GitHub Copilot
Yesterday, GitHub announced a new capability known as GitHub Copilot, currently available as a Technical Preview.
GitHub Copilot is pitched as an “AI Pair Programmer”, which goes beyond traditional code completion by suggesting full lines of code and even entire functions.
It is powered by Codex, a new AI system created by OpenAI. It uses the docstring, comments, function names, or the code itself to suggest potential code matches.
For example, it is possible to write a comment describing the desired logic, at which point GitHub Copilot will suggest the code itself.
GitHub has confirmed that they leverage publicly accessible code on GitHub to train the AI model.
This is an incredible dataset for training, as GitHub includes a massive range of examples covering almost any scenario, as well as relevant meta-data regarding the popularity of the code, etc.
Therefore, assuming GitHub Copilot works as described, the ramifications of this capability could be profound.
GitHub Copilot should improve developer speed and code quality, as well as reduce the risk of errors and bugs. It could also act as a powerful enabler for new developers, providing real-time support when starting a new project or learning a new language/framework.
An alternative perspective could be that GitHub Copilot would negatively impact the competency of the developer community, making the individuals more reliant on tooling to produce code (similar to capabilities such as spell checking and grammar).
As an optimist, I prefer to consider the positive ramifications and hope that the benefits of GitHub Copilot will allow the developer community to prioritise more complex problems, instead of sweating commodity code.
However, I suspect the most controversial aspect of this release will be the impact on Copywrite law.
For example, it is safe to assume that developers regularly search and copy code from public repositories on GitHub (as well as other sources). In theory, they should be checking and adhering to any associated licenses, but I suspect this is not common practice.
There are frequent examples of open-source code finding itself into proprietary projects without any documented acknowledgement of the source, etc.
However, with GitHub Copilot, the process of copying code has been industrialised, making it easier and therefore more prevalent. For example, if GitHub Copilot suggests code from an open-source project, is the developer ok to simply accept the suggestion? Is this any different to manually searching and copying?

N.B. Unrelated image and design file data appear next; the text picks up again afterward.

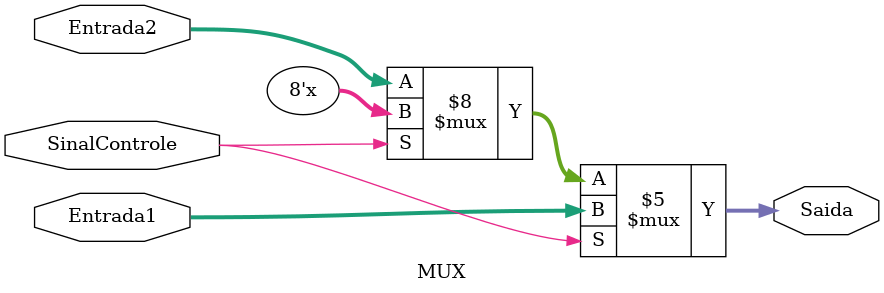
<source format=v>
module MUX(Entrada1, Entrada2, SinalControle, Saida);
input wire [7:0] Entrada1;
input wire [7:0] Entrada2;
input SinalControle;
output reg [7:0] Saida;
always @(*)begin 
 if(SinalControle == 0) begin
	Saida = Entrada2;
 end
 if(SinalControle == 1) begin
	Saida = Entrada1;
 end
end
endmodule
 

</source>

This is likely less of an issue for individual developers working on royalty-free and/or personal projects, but more complicated for businesses that custom develop software.
I am a bigger believer in the open-source community, collaborating and learning from each other to solve increasingly complex problems. However, I also believe the community must be protected to ensure it remains healthy, especially individuals that have invested countless hours to progress a specific domain.
I hope GitHub have considered these points and include relevant controls to ensure that developers and any associated licenses are respected.
Finally, I commend GitHub for continuing to innovate. I see this as the first step towards true AI-assisted development, however, I predict a strong and polarising response from the community!
UPDATE (04-JUL-2021)
The team over at DevOps Directive posted an interesting video of GitHub Copilot completing a range of Leetcode interview questions.
As highlighted by the video, the results were impressive, with GitHub Autopilot successfully answering 80% of the questions.
It should be noted that I suspect GitHub Autopilot was at least partially trained using classic interview questions, which are commonly well defined and structured. Therefore, I suspect the success rate would drop significantly in scenarios with greater nuance or uncommon constraints.
Either way, the technology looks promising, assuming GitHub can navigate the privacy, legal and Copywrite challenges, whilst respecting developer contributions that help train the model.